Why Solana (SOL) Price Bounced Back Above $140?
Solana's native token, SOL, experienced an 8.5% price increase on March 24, reaching $142, marking its first time hitting this level in two weeks. This rally mirrored the broader cryptocurrency market's gains as traders became more optimistic, anticipating a lower risk of economic downturns. The rising appetite for risk was also visible in the memecoin market, with several memecoins rising by more than 12% since March 23.
Aside from the broader market rally, SOL had its own factors contributing to the price boost. Notably, network activity saw a rise, and US President Donald Trump was a notable contributor in the memecoin space.

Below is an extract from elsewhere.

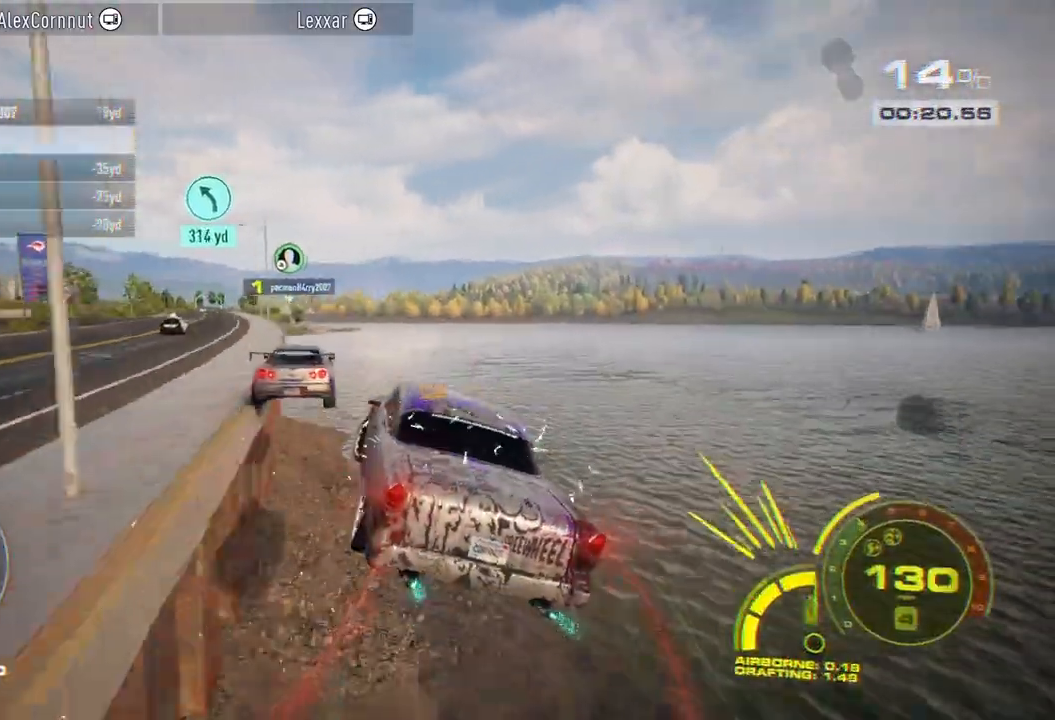
{"buttons": [], "left_stick": "left", "right_stick": "center", "events": [[33, "R2", "up"]]}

Furthermore, growing interest from top traders on exchanges and the increasing chances of a Solana exchange-traded fund (ETF) approval suggested further potential for SOL's price growth.
Despite the recent surge, SOL has underperformed the broader crypto market by 23.7% over the past two months. This downturn can be linked to a 93% drop in Solana's network fees, a decline that likely started with traders' disappointment in the memecoin sector, which then spread to the decentralized application (DApp) market.
SOL Still 52% Below Its All-Time High
Currently, SOL is trading 52% below its all-time high of $295, despite remaining the second-largest blockchain in terms of total value locked (TVL) and ranking third in on-chain volumes. To put this into perspective, BNB is trading 20% below its all-time high, and XRP is 28% under its peak. While Tron and BNB Chain present competition in on-chain volumes, Solana still holds an edge in terms of smart contract deposits, with $6.8 billion in TVL, surpassing BNB Chain's $5.4 billion. Solana's key highlights include the Jito liquid staking solution, Kamino lending and liquidity platform, and the Jupiter decentralized exchange.
Additionally, Solana’s fees have recently exceeded $1 million per day, surpassing the Ethereum base layer, while Solana’s revenue has also reached its highest levels in two weeks. Although still below levels seen two months ago, the uptick in network activity suggests that Solana may have reached its bottom, with numbers continuing to improve steadily. In contrast, Ethereum saw under $350,000 in fees on March 23, leading to an increase in ETH supply, as its built-in burn mechanism couldn't offset weak blockchain activity. Solana’s 7.7% native staking reward rate also exceeds the equivalent 5.1% inflation rate, according to StakingRewards data.
Solana ETF Approval and Trump’s Tweet Add Momentum
Despite recent weakness, top traders on Binance have increased their long (bull) positions on SOL, according to CoinGlass data. On March 23, the long-to-short ratio on Binance surged to 2.40, the highest in over two months. Part of this momentum stems from the anticipation surrounding the potential approval of a spot Solana ETF in the US.
The US Securities and Exchange Commission (SEC) is expected to provide a final ruling on the ETF by the end of the year, as per Matthew Sigel, VanEck’s head of digital asset research. While success is not guaranteed, the approval of a spot Solana ETF could elevate SOL’s standing, especially among institutional investors, by adding legitimacy to the asset.
Additionally, a social post over the weekend by President Trump, which mentioned the TRUMP memecoin, generated a buzz in the memecoin space. In the Solana ecosystem, Fartcoin surged by 15% on March 24, Dogwifhat (WIF) increased by 12%, and Pudgy Penguins (PENGU) rose by 12% as well.
In conclusion, SOL presents significant potential for further price gains, especially considering the network's high TVL, revenue from fees, and its strong position in comparison to competitors. Additionally, the bullish sentiment from whales using leverage adds to the positive outlook.